* [Stored entries]
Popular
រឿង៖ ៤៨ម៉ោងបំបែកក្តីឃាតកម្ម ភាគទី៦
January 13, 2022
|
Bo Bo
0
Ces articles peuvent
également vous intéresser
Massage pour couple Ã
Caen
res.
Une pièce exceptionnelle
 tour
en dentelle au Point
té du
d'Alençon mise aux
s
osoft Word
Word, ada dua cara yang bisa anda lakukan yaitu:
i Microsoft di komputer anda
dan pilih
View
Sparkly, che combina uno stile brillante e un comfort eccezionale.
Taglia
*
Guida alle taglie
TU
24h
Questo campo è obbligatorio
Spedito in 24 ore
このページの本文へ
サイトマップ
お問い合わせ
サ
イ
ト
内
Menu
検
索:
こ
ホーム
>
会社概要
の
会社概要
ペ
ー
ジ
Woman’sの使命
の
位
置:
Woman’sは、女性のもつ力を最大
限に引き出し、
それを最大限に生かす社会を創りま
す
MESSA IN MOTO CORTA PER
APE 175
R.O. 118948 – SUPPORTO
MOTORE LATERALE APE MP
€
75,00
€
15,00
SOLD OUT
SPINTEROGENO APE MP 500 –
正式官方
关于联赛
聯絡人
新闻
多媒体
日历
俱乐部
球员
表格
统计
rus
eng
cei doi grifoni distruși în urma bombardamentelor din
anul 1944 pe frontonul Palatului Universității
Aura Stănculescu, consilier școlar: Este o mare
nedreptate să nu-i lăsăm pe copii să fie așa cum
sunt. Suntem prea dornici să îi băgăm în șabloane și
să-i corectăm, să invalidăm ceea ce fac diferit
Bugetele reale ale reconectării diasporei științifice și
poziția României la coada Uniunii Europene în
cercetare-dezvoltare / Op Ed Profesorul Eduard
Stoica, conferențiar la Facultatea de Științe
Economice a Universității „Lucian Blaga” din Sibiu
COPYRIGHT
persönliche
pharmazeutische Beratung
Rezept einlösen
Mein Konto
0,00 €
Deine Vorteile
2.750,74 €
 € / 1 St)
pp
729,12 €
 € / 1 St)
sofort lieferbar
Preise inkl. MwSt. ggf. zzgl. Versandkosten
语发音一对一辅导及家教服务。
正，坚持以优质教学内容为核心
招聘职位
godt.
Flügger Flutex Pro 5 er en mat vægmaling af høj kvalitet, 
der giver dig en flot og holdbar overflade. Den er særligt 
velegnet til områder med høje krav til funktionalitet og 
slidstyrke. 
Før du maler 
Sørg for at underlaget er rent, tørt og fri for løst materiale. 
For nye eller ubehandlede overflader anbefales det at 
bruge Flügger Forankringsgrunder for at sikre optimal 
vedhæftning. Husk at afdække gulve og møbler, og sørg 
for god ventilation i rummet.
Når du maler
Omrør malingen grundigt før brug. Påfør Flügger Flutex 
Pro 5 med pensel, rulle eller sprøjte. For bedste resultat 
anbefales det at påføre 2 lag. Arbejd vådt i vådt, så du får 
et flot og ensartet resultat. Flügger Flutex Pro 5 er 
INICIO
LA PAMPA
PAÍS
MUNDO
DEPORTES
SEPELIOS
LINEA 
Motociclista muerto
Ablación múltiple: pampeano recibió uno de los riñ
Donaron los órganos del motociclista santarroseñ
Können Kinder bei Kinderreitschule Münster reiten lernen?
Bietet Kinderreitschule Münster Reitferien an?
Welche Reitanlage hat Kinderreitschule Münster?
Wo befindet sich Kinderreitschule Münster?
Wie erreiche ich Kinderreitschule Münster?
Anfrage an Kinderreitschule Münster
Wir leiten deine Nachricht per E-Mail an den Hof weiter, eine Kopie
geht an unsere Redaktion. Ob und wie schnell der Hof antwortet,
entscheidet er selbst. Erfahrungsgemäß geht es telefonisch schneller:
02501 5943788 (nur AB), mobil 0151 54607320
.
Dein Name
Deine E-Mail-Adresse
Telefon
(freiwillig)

* [TASK REQUIREMENTS]
Nothing but the lines from the one with "Wie erreiche ich Kinderreitschule Münster?" through the last line of the records above should be retyped, and those word for word.

* [RESULT FOR THIS TASK]
Wie erreiche ich Kinderreitschule Münster?
Anfrage an Kinderreitschule Münster
Wir leiten deine Nachricht per E-Mail an den Hof weiter, eine Kopie
geht an unsere Redaktion. Ob und wie schnell der Hof antwortet,
entscheidet er selbst. Erfahrungsgemäß geht es telefonisch schneller:
02501 5943788 (nur AB), mobil 0151 54607320
.
Dein Name
Deine E-Mail-Adresse
Telefon
(freiwillig)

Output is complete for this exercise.